There were clean toilet seats and used and unused tanks of oxygen stored in the room. Other supplies found in the room were bottles of antiseptic antimicrobial skin cleanser Hibiclens, sterile test tube trays, and sterile thoracentesis trays. Trays of assorted cables and wall mount suction regulators, vital sign equipment, transport wheelchairs and sequential compression pumps were also stored in the room.
There was no separation of sterile and non-sterile supplies/equipment.
Staff #'s 1 and 2 confirmed the observation.
During observations on 05/06/2025 after 11:06 a.m. the following was found:
ED bay #12
An infusion pump was in the room and ready for use. The base of the pole the infusion pump was attached to was rusted and had peeling paint. The wheels had hair wrapped around them.
A metal linen cart in the room had wheel casters that were rusted.
A cabinet door was opened and the floor of the cabinet was soiled with light brown particles. The inside of the cabinet door had a dark brown dried smeared substance on it.
ED clean utility room
Had infusion pumps, bair huggers, wall mount suction regulators, bags of patient dressing supplies, personal protective equipment, and patient toilet seat pails stored in the room. Toilet seats were stored in the room and the frames of the seats were rusted. There were also boxes of casting/splinting supplies, some were open and some were closed. The bottom drawer of the cart which contained more splinting and casting supplies was opened. The inside perimeter of the drawer had a buildup of spills, dust and a dead fly.

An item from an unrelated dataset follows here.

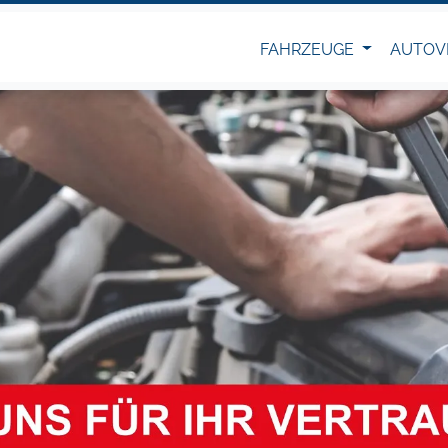
FAHRZEUGE
AUTOV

A battery charger was stored on a shelf and it had an open compartment which was soiled with brown dried spills and rust. The charger was stored on an open shelf and stored up against boxes of face shields, mask and disposable stethoscopes. Underneath the battery charger was a shelf containers of sanitizing wipes.
There was a locker in the room which contained bags of patient belongings that were brought into the ED.
ED bay #7
Had fluid warmers, infusion pumps, and linen carts in the room that were ready for use. The bases of the pumps and carts had peeling paint and wheel casters that were rusted. When the mattress was lifted on the bed in the room, the bedframe was observed to be soiled with a dried brown substance and hair. The mattress covering had small holes and the inside cushion could be seen. The mattress could not be sanitized with the holes in it.
Staff #2 confirmed the observations.
Review of a facility's policy named "Storage and Handling of Medical and Surgical Supplies Chapter:Infection Control Policy Number: 1C18 with a revision date of 08/15/2023 revealed the following:
" ...D. Storage of clean and sterile medical and surgical supplies
1.General Storage Guidelines
a. Supplies will be stored in a manner that prevents package compromise and provides protection against dust, moisture, insects, and temperature and humidity extremes. This applies to storage in Materials Management Storeroom, designated bulk storage areas and inpatient care areas ....
47892
On an observation tour of the Telemetry floor on 5/6/2025 after 11:30 PM with Staff #1 and Staff #10. The following was revealed:
Inpatient room 419
The protective covering on the inpatient bed mattress was torn on the underside where the mattress rests against the bed mechanics that raise and lower the head of the bed on the right and left side. There was also chipped paint exposing wood on the sofa bed.
Clean and Sterile Supply Room
Two eight-ounce bottles of betadine preparation solution were expired. The expiration date on both bottles was 04/2024.
Clean Equipment Room
The clean equipment room had multiple IV(intravenous medication) poles. All the IV pole bases had chipped paint and rust.
An interview was conducted on 5/06/2025 after 11:30 PM with Staff #1 and #10. Staff #1 and #10 were asked if they agreed with these findings. Staff #1 and #10 confirmed these findings.